* [SET OF TASKS]
**A)** In the passage on base stations and user equipment below, rewrite the part that begins at the words "According to an aspect" and stops after "the data structure.", putting "encoding device" in place of "writing device".
**B)** According to the passage on base stations and user equipment below, which three devices make up the user equipment?
**C)** For each statement, say whether it agrees with the passage on base stations and user equipment below, and quote the words that decide it.
(i) The transmitting device encodes the frequency range to be used for a UE.
(ii) The frequency range detecting device uses the detected frequency range to communicate with a base station.
(iii) The frequency range setup device passes the frequency range to the writing device.

According to an aspect of the present disclosure a base station is provided, comprising a frequency range setup device, a writing device and a transmitting device. The frequency range setup device is adapted to determine the frequency range to he used for a UE. The frequency range setup device is adapted to communicate the frequency range to be used for a UE to the writing device. The writing device is adapted to encode the frequency range to be used for a UE and to write the encoded information into a data structure. The writing device is further adapted to forward the data structure to the transmitting device and the transmitting device is adapted to transmit the data structure.
According to another aspect of the present disclosure a user equipment is provided, comprising a receiving device, a reading device and a frequency range detecting device. The receiving device is adapted to receive a data structure and m forward the data structure to the reading device. The reading device is adapted to read an encoded information about a frequency range and to decode a frequency range to be used for the UE. The frequency range detecting device is adapted to detect the frequency range from the decoded information and to use the detected frequency range for a communication with a base station.

* [PROVIDED INFORMATION]
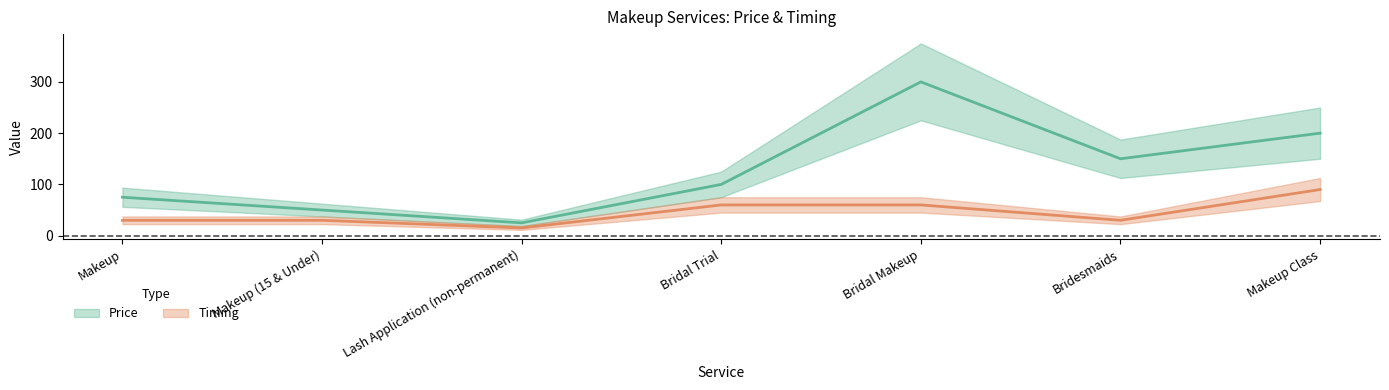

Reading right to left, what are all the values shown in this chart?

Price: 200	150	300	100	25	50	75
Timing: 90	30	60	60	15	30	30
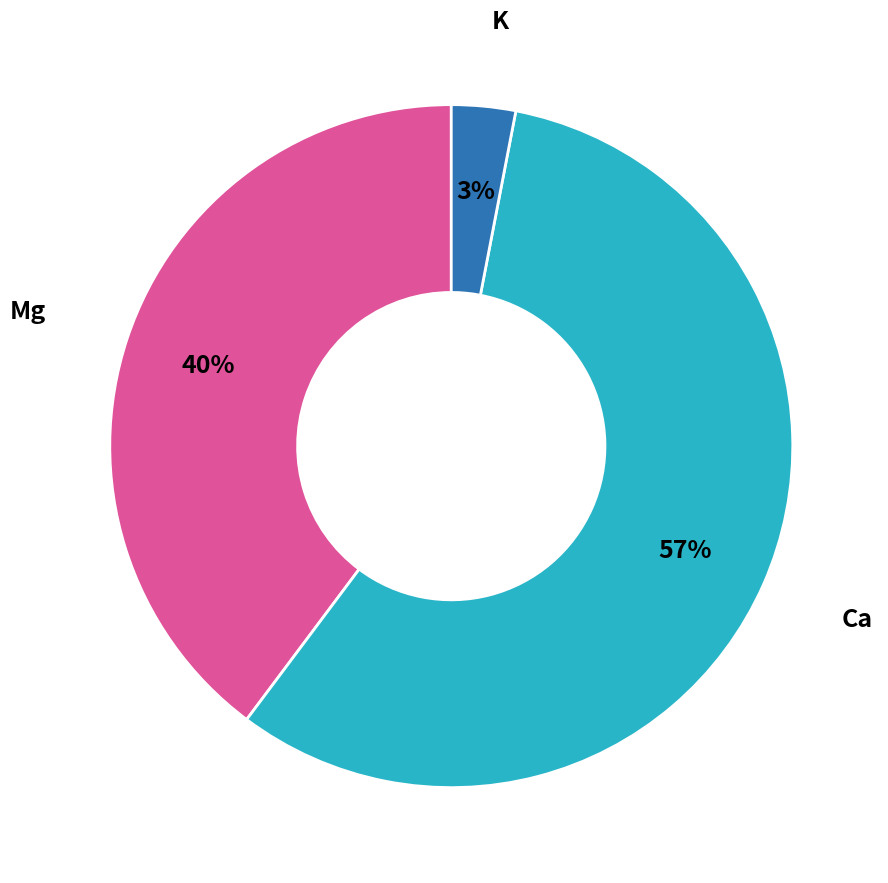

Which has a higher value, Ca or K?

Ca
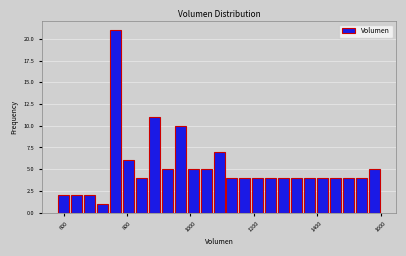

Read against the x-axis, roughly where is the centre of the tallest bar?

760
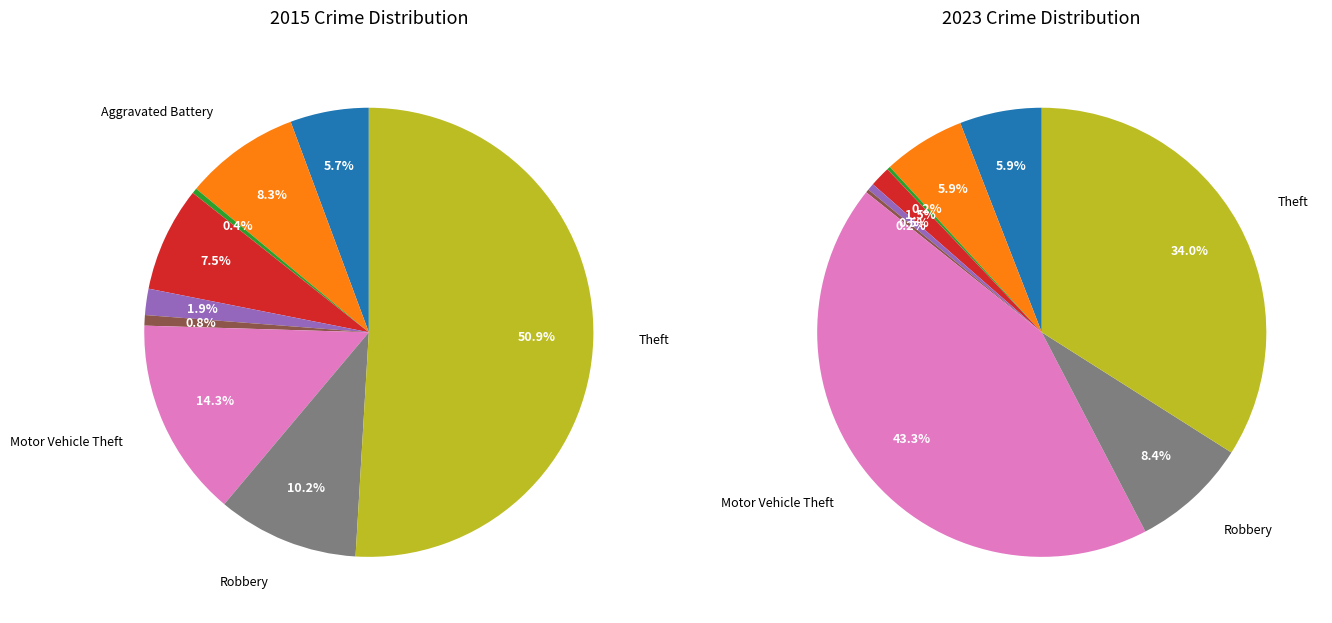

Which slice is the smallest?

2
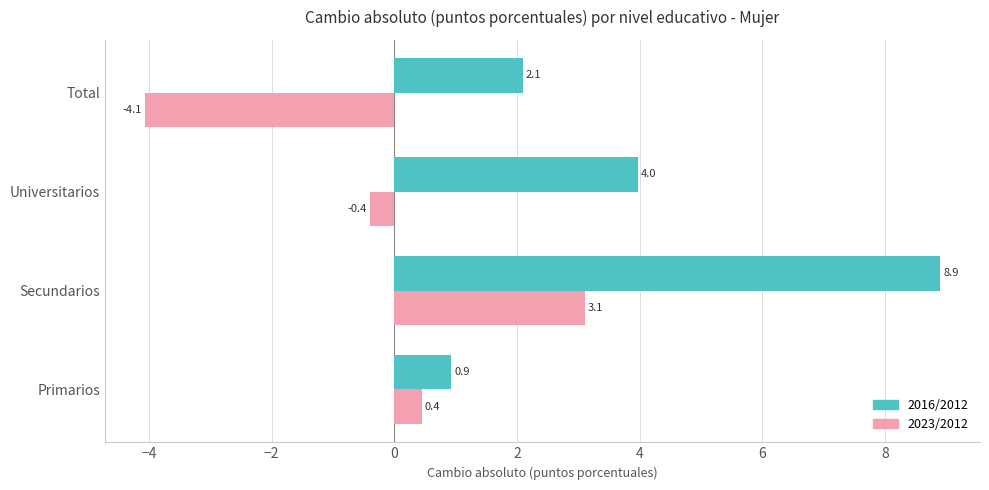

Count the number of data series in this chart.

2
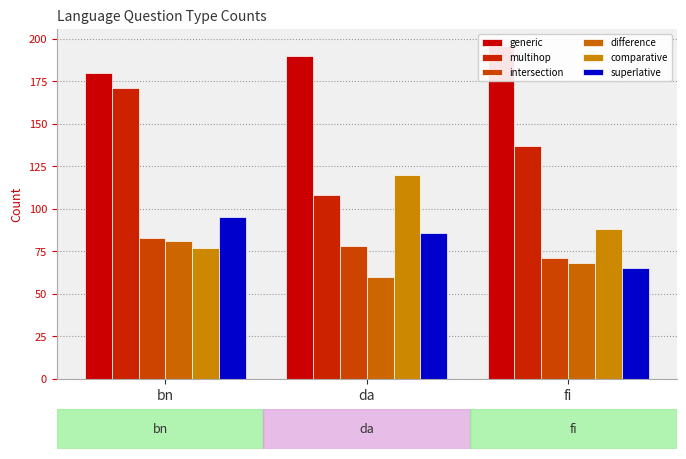

Reading right to left, list all the values displayed in this chart.

generic: fi=196	da=190	bn=180
multihop: fi=137	da=108	bn=171
intersection: fi=71	da=78	bn=83
difference: fi=68	da=60	bn=81
comparative: fi=88	da=120	bn=77
superlative: fi=65	da=86	bn=95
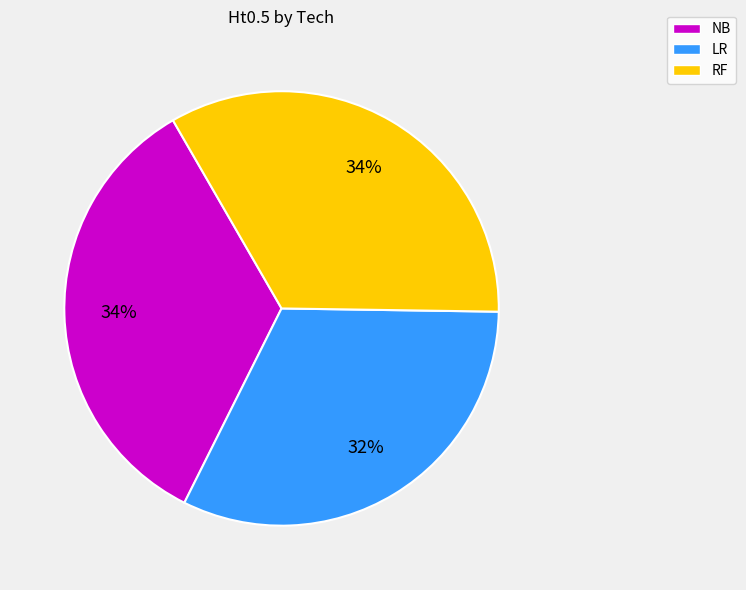

To the nearest percent, what portion does LR represent?

32%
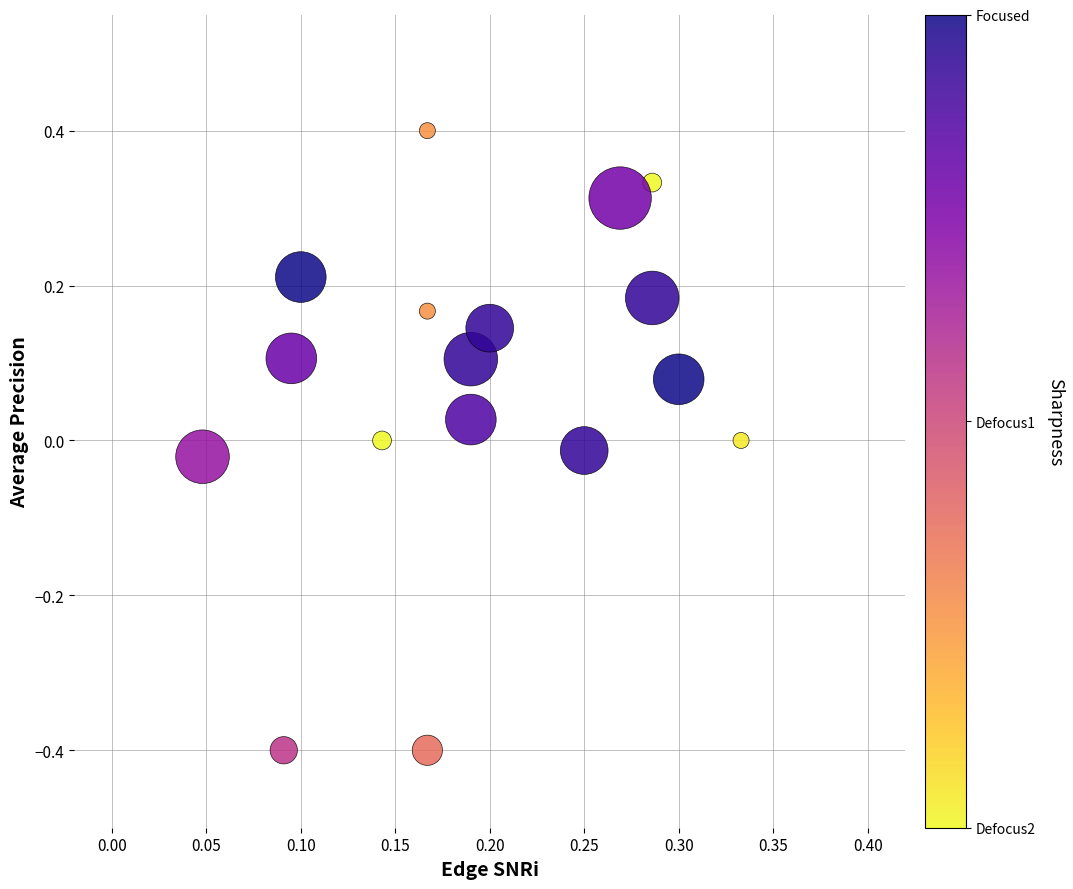

What is the range of Y values (max minus min)?

0.8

* [OUTPUTS BY TASK]
**A)**
According to an aspect of the present disclosure a base station is provided, comprising a frequency range setup device, a encoding device and a transmitting device. The frequency range setup device is adapted to determine the frequency range to he used for a UE. The frequency range setup device is adapted to communicate the frequency range to be used for a UE to the encoding device. The encoding device is adapted to encode the frequency range to be used for a UE and to write the encoded information into a data structure. The encoding device is further adapted to forward the data structure to the transmitting device and the transmitting device is adapted to transmit the data structure.

**B)** A receiving device, a reading device and a frequency range detecting device.

**C)**
(i) No: "The writing device is adapted to encode the frequency range to be used for a UE"
(ii) Yes: "to use the detected frequency range for a communication with a base station"
(iii) Yes: "adapted to communicate the frequency range to be used for a UE to the writing device"